In the wake of Masayo Furuya's (Yuki Morita) mysterious ritualistic suicide, we see the woman's body being rolled off the casket in her funeral as a strong gush of wind hits, sparking of suspicion and rumors about evil spirits plaguing the family. Soon after, Masayo's grieving husband, Hideo comes across Yuko and with just one glance at her, he goes blind with agonizing pain in his eyes. Even when Chester meets Yuko at the town brothel where he chooses to exclude himself from his friend's bachelor party indulgences, there is something very off about her. She appears calm and composed, gliding through the surface, going about her way making tea for their guests, but in all of that soothing aura she radiates, there is always an eerie vibe to the way she speaks about things.

She invites Chester into her creepy mask-adorned bedroom for tea-leaf reading and predicts his future, which, for some reason, Chester feels more than willing to act upon. As Yuko tells Chester of the darkness lying in his path, blocking out the light, Chester decides to sneak to his pregnant girlfriend's bedroom, to stop her from taking the abortion potion Masayo had brewed for her. A bit intense, but it also establishes the sheer authority Yuko has on anybody who comes across her.

The Terror: Infamy's Yuko is truly the devil in disguise. (AMC)

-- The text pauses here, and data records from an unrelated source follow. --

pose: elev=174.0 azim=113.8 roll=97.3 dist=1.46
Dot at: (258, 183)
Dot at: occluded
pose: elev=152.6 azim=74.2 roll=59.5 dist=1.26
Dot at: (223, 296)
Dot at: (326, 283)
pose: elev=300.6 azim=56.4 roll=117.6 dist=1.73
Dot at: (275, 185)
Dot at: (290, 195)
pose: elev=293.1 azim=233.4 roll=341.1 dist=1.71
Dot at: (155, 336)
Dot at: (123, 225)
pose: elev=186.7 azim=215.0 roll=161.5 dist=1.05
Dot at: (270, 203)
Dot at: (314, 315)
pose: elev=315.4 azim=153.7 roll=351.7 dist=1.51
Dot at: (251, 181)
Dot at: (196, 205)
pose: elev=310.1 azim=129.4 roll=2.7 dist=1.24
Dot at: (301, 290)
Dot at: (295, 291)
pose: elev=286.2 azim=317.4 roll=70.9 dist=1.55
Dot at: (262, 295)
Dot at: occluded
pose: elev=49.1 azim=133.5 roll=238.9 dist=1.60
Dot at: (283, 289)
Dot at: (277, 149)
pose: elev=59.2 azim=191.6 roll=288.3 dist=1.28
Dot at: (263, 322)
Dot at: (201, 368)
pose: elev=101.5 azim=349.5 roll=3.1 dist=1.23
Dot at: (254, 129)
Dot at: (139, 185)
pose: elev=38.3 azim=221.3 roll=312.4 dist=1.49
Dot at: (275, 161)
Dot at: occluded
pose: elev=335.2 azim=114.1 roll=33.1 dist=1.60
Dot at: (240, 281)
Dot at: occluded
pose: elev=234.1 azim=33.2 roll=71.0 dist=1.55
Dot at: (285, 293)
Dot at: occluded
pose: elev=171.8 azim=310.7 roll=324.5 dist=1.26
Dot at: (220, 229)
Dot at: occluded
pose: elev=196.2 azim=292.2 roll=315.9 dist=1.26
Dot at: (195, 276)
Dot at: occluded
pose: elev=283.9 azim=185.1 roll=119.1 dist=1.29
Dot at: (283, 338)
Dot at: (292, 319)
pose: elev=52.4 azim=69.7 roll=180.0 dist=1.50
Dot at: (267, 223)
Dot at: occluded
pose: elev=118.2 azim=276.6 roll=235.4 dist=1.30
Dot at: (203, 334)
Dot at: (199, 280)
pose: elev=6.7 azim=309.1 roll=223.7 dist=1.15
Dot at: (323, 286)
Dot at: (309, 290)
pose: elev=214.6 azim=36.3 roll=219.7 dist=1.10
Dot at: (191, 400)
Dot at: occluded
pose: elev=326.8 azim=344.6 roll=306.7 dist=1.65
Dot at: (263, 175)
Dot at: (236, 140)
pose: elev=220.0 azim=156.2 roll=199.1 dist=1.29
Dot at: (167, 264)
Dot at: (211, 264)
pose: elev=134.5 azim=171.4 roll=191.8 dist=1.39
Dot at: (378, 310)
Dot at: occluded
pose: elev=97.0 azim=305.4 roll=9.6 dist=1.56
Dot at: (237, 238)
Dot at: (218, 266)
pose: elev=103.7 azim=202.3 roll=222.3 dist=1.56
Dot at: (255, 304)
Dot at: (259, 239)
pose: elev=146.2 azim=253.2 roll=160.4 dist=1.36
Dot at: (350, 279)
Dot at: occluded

The mystery and horrors plaguing the town unfold to reveal even far sinister things when Yuko is alone in her bedroom, about to take off her facial makeup and notices something off on her skin. One would assume it's a zit or at the most, a wrinkle perhaps, but then Yuko starts scratching the area and pulling off her skin to reveal black, decaying matter inside. And she doesn't stop at that; she bends a regular needle and begins sewing her skin up to perfection as if just seconds ago the layer wasn't peeling off in a very 'insidious' manner. 

The best thing about Yuko is how otherworldly innocent and naive she looks. For all we know, she is an evil spirit out to seek vengeance on the Nakayama family, or even the Japanese-American community in Terminal Island; but for now, with the way she has gone about her little evil schemes sprinkling them here and there, one can only imagine what else she could be up to if Chester's child is carried to full term. Yuko doesn't look like the kind to mess with and you should be very, very scared.

'The Terror: Infamy' airs every Monday at 9 p.m. only on AMC.